Gerry's insistence that Theodore's books are all on sensible subjects suggests again that Gerry isn't against all education, just education that he doesn't find interesting. This shows that at least for Gerry, he's not necessarily opposed to growing up and being educated; he just wants to pick and choose what kind of education he gets and, by extension, what kind of adult he grows into.
Finally, as March arrives, spring comes too. Flowers burst into bloom and the cypress trees sprout new leaves. Frogs sing in ditches and Gerry thinks that even the wine in the village seems redder. Larry buys himself a guitar and a barrel of wine, and spends his evenings singing love songs and drinking. One evening, Mother and Larry spend the evening home together and when Gerry, Margo, and Leslie return, they find both of them in a fit of drunken depression.
Again, the focus on the changes in nature positions the natural world as a being something that changes and grows alongside the human characters. Further, the changing seasons also have an effect on the human characters, as evidenced by Larry's decision to buy wine and a guitar.

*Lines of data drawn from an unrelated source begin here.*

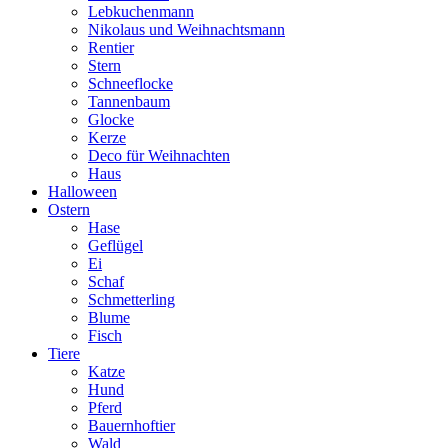
Lebkuchenmann
Nikolaus und Weihnachtsmann
Rentier
Stern
Schneeflocke
Tannenbaum
Glocke
Kerze
Deco für Weihnachten
Haus
Halloween
Ostern
Hase
Geflügel
Ei
Schaf
Schmetterling
Blume
Fisch
Tiere
Katze
Hund
Pferd
Bauernhoftier
Wald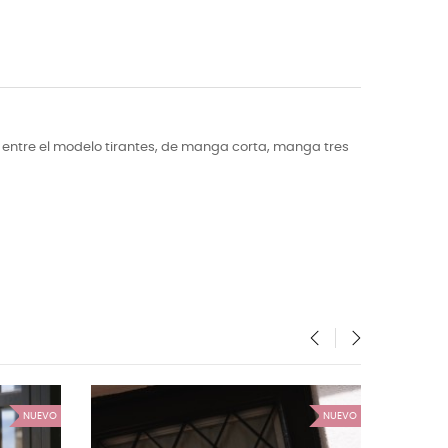
e entre el modelo tirantes, de manga corta, manga tres
‹
›
NUEVO
NUEVO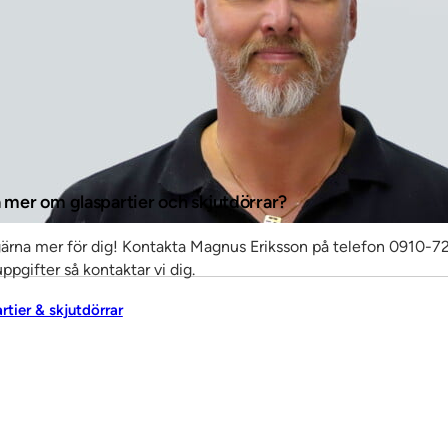
a mer om glaspartier och skjutdörrar?
gärna mer för dig! Kontakta Magnus Eriksson på telefon 0910-72
ppgifter så kontaktar vi dig.
artier & skjutdörrar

Mother spends most of her time cultivating vegetables and cooking delightful meals, and Larry develops indigestion. He refuses to do anything about it but take baking soda, even though Margo suggests various diets to combat the indigestion and Larry's weight gain. Margo begins spending time at the sea, swimming with a young Turk. She neglects to tell anyone about her rendezvous with the Turk, but Spiro eventually shares the news with Mother. Spiro believes the Turk will certainly slit Margo's throat.
It's worth noting that at various points throughout the novel, romance causes Margo to spend more time in nature. This suggests that her happiness and her relationships make her more receptive to the beauty and other pleasant qualities of the natural world, offering a way for others besides Gerry to enjoy nature.
When Mother approaches Margo about the Turk and suggests he come for tea, Margo is delighted. Mother bakes a cake and warns everyone to be on their best behavior, which proves difficult: the Turk turns out to be condescending and smug. Mother overdoes the charm while Larry and Leslie nastily engage the Turk in conversation. The Turk appears oblivious, and the next day invites Margo to the cinema. Mother decides to go as a chaperone despite Margo's protests.
Though Gerry narrates this series of events, he doesn't mention that he participates much at all. This could suggest that the Turk treats him like a child, or simply that he's less interested in joining in on these human interactions in favor of the animal ones he narrates so carefully.
Leslie, Larry, and Gerry wait up for Margo and Mother's return long past when they expected them to return. They finally return at 1:30am and explain that they had an awful evening: the Turk wore horrendous perfume, Mother got a flea in her corset, and among other mishaps, the Turk insisted they take a cab home instead of a car. He sang the entire way and even tried to walk them up the hill to the house. Mother turns to Margo and tells her to choose boyfriends more carefully in the future.
The fact that Larry, Leslie, and Gerry wait up to hear the news suggests that the absurdity of the Turk is grand entertainment for them, which in turn indicates that they're becoming acclimated to the overall absurdity of the island as a whole. Regular mishaps like this become far more interesting when even the mundane is treated as such.
Leslie purchases a double-barreled shotgun to shoot turtledoves and wood pigeons and invites Gerry to come along one morning. He shoots five doves and as they head back to the villa, they wave at Yani and his goats. Gerry wonders how anyone could be anything but happy during such a beautiful season.
Passages like these evoke a sense of community and tie it specifically to the beauty of the outdoors. Just as Margo finds happiness in nature with her boyfriends, everyone else similarly can't help experiencing joy on Corfu.